Your response should consist of every entry, unchanged.
***
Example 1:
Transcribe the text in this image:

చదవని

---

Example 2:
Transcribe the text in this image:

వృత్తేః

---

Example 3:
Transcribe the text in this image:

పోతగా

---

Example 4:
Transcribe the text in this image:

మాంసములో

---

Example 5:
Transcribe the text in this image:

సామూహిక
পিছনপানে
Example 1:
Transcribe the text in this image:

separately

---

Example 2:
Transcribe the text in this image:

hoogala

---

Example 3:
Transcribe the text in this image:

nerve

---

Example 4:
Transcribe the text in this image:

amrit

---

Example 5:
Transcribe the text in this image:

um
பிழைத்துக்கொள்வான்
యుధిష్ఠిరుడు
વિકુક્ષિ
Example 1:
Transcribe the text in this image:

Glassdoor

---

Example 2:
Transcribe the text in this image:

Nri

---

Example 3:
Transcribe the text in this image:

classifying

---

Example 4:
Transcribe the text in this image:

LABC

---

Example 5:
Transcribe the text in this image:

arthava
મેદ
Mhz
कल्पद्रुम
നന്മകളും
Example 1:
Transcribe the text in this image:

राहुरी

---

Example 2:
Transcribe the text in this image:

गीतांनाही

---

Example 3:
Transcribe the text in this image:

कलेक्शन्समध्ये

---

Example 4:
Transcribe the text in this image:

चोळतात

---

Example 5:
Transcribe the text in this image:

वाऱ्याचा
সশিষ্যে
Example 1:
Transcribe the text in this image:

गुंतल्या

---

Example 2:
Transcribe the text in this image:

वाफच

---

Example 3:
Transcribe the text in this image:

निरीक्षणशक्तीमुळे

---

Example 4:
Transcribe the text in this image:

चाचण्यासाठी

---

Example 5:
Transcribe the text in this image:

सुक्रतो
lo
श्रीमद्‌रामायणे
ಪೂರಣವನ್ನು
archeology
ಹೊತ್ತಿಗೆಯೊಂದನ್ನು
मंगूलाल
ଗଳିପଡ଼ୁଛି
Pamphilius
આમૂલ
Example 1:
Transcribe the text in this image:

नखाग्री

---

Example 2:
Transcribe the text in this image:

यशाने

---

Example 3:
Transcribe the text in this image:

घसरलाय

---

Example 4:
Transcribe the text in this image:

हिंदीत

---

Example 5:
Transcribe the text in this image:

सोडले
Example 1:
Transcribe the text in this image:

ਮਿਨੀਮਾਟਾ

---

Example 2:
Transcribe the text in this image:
***
# Output of the exercise:
Example 1:
Transcribe the text in this image:

చదవని

---

Example 2:
Transcribe the text in this image:

వృత్తేః

---

Example 3:
Transcribe the text in this image:

పోతగా

---

Example 4:
Transcribe the text in this image:

మాంసములో

---

Example 5:
Transcribe the text in this image:

సామూహిక
পিছনপানে
Example 1:
Transcribe the text in this image:

separately

---

Example 2:
Transcribe the text in this image:

hoogala

---

Example 3:
Transcribe the text in this image:

nerve

---

Example 4:
Transcribe the text in this image:

amrit

---

Example 5:
Transcribe the text in this image:

um
பிழைத்துக்கொள்வான்
యుధిష్ఠిరుడు
વિકુક્ષિ
Example 1:
Transcribe the text in this image:

Glassdoor

---

Example 2:
Transcribe the text in this image:

Nri

---

Example 3:
Transcribe the text in this image:

classifying

---

Example 4:
Transcribe the text in this image:

LABC

---

Example 5:
Transcribe the text in this image:

arthava
મેદ
Mhz
कल्पद्रुम
നന്മകളും
Example 1:
Transcribe the text in this image:

राहुरी

---

Example 2:
Transcribe the text in this image:

गीतांनाही

---

Example 3:
Transcribe the text in this image:

कलेक्शन्समध्ये

---

Example 4:
Transcribe the text in this image:

चोळतात

---

Example 5:
Transcribe the text in this image:

वाऱ्याचा
সশিষ্যে
Example 1:
Transcribe the text in this image:

गुंतल्या

---

Example 2:
Transcribe the text in this image:

वाफच

---

Example 3:
Transcribe the text in this image:

निरीक्षणशक्तीमुळे

---

Example 4:
Transcribe the text in this image:

चाचण्यासाठी

---

Example 5:
Transcribe the text in this image:

सुक्रतो
lo
श्रीमद्‌रामायणे
ಪೂರಣವನ್ನು
archeology
ಹೊತ್ತಿಗೆಯೊಂದನ್ನು
मंगूलाल
ଗଳିପଡ଼ୁଛି
Pamphilius
આમૂલ
Example 1:
Transcribe the text in this image:

नखाग्री

---

Example 2:
Transcribe the text in this image:

यशाने

---

Example 3:
Transcribe the text in this image:

घसरलाय

---

Example 4:
Transcribe the text in this image:

हिंदीत

---

Example 5:
Transcribe the text in this image:

सोडले
Example 1:
Transcribe the text in this image:

ਮਿਨੀਮਾਟਾ

---

Example 2:
Transcribe the text in this image:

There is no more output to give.